→ **Required work**
Count how many lines in the listing below contain the string "compared". Reply with the number alone.
** Opening Dataset content block **
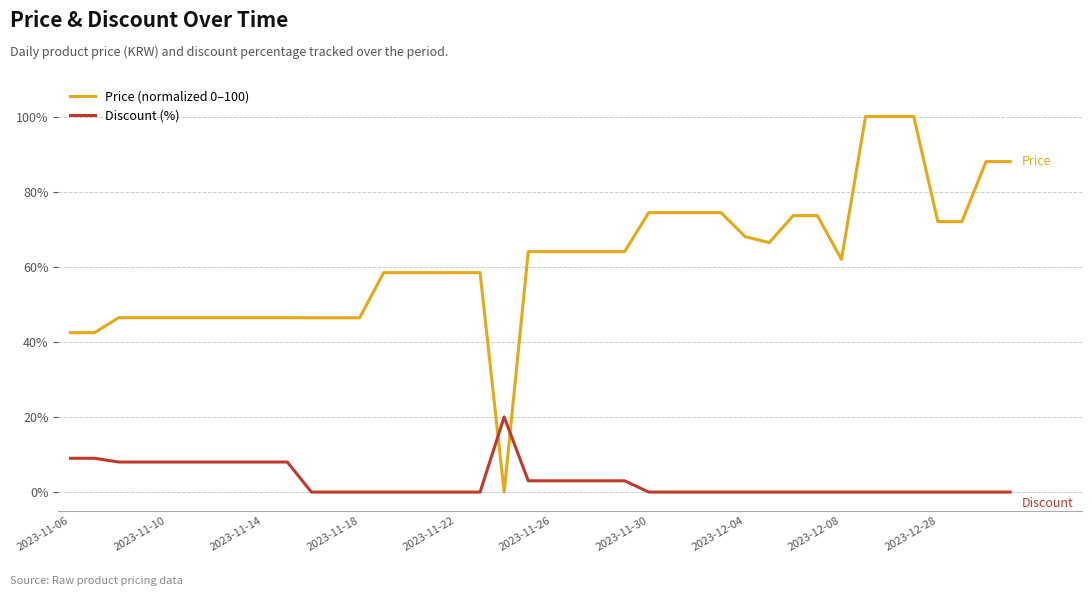

List the series in order of their overall mean, lowest first.

Discount (%), Price (normalized 0–100)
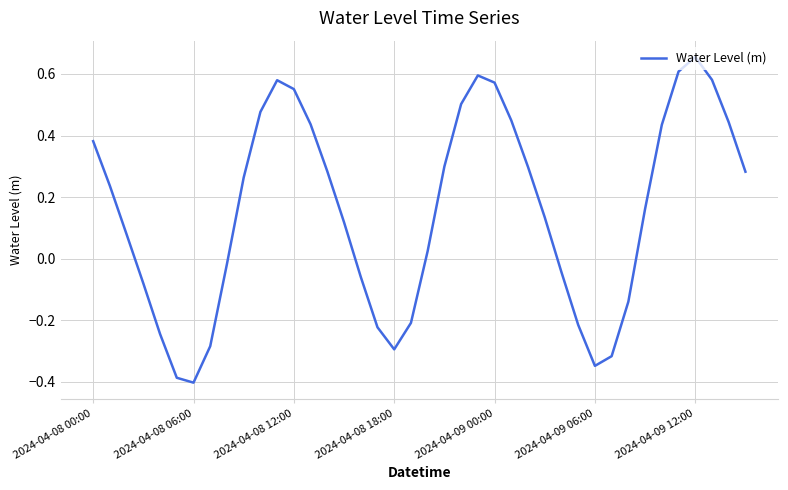

What is the difference between the maximum and minimum values?

1.1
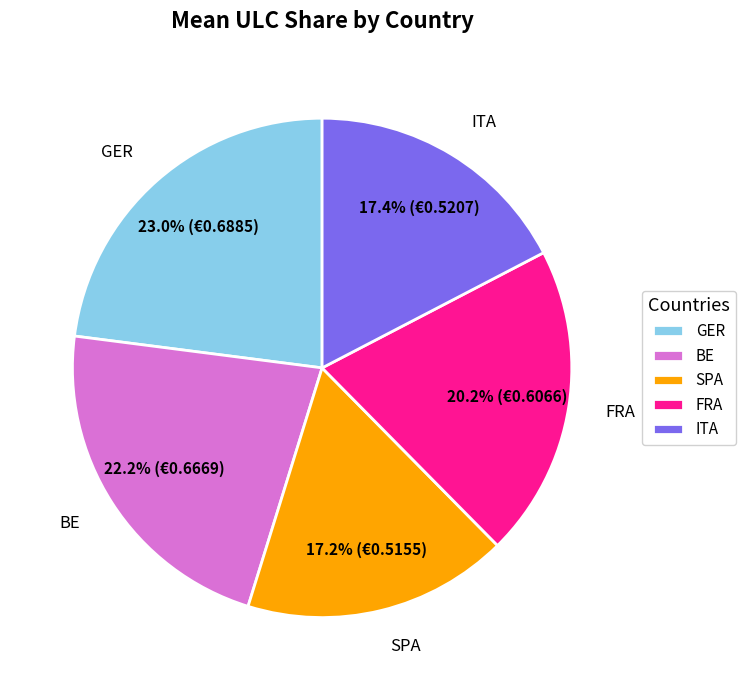

Approximately how many times larger is the value at BE compared to FRA?

1.1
** Closing Dataset content block **
→ **Worked solution**
1